The North Dakota Game and Fish Department’s May and July waterfowl surveys indicate hunters can expect another large fall flight. Opening day for North Dakota residents is Sept. 22 for ducks, coots, mergansers and geese. Nonresidents may begin hunting waterfowl in North Dakota Sept. 29.
Mike Johnson, game management section leader, said North Dakota’s fall flight – breeding ducks and the young they produce in the state – is based on data from the May breeding duck survey and the July brood survey. “This year’s production was up from last year, and there are strong indications for a good fall flight this year,” Johnson said. “However, late summer has been dry and hunters should scout their favorite areas to check water conditions prior to the opener.”
The brood index from the Game and Fish Department’s annual mid-July survey was up 110 percent from 2011 and exceeded the long-term average by 155 percent. Average brood size was 6.9 ducklings, down 0.8 from last year.

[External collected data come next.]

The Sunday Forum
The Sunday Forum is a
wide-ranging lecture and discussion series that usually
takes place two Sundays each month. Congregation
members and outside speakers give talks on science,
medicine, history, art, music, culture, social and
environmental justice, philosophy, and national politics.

The long‑term average is 7.1 ducklings per brood. The water index observed during the survey was down 48 percent from last year, but still 10 percent above long-term.

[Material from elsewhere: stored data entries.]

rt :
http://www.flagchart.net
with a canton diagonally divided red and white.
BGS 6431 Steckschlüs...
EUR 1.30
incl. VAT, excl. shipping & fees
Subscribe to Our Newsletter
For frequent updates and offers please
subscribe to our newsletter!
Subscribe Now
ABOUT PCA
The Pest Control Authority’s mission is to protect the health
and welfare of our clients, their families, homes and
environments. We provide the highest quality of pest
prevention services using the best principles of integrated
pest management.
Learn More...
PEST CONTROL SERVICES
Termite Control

Results from the May breeding duck survey indicated the duck index was up 16 percent from 2011 and exceeded the long-term average by 112 percent. Water conditions in May were down 57 percent from 2011 and 6 percent from the long-term average.
Resident hunters must possess a general game and habitat license and a fishing, hunting and furbearer certificate. In addition, hunters age 16 and older must have a small game license and federal duck stamp.

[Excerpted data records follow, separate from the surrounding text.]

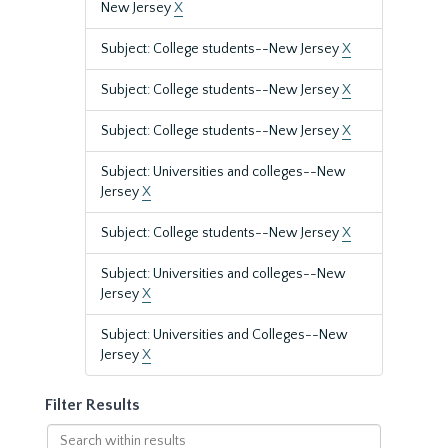
New Jersey
X
Subject: College students--New Jersey
X
Subject: College students--New Jersey
X
Subject: College students--New Jersey
X
Subject: Universities and colleges--New
Jersey
X
Subject: College students--New Jersey
X
Subject: Universities and colleges--New
Jersey
X
Subject: Universities and Colleges--New
Jersey
X
Filter Results
Search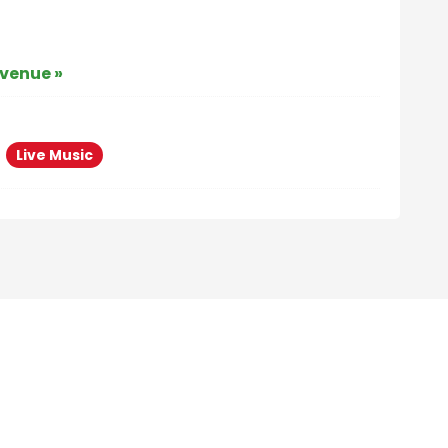
 venue »
Live Music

Nonresidents must purchase a nonresident waterfowl license, including the general game and habitat license, and certificate. Hunters age 16 and older must possess a federal duck stamp. Nonresident youth hunters from states that provide a reciprocal licensing agreement for North Dakota residents, qualify for North Dakota resident licenses. See the 2012 North Dakota Waterfowl Hunting Guide for details.
All migratory bird hunters are reminded to register with the Harvest Information Program prior to hunting. Hunters who purchase a license through the state Game and Fish Department website (gf.nd.gov) or instant licensing telephone number (800-406-6409) can easily get HIP certified.
Otherwise, hunters must call (888) 634-4798, or access the department’s website, and record the HIP number on their fishing, hunting and furbearer certificate. Those who registered to hunt the spring light goose season or the early Canada goose season in North Dakota do not have to register with HIP again, as it is required only once per year in each state hunted.
Hunters should refer to the waterfowl hunting guide for season regulations including licensing requirements, dates, bag limits, season zones and nonresident hunting zones.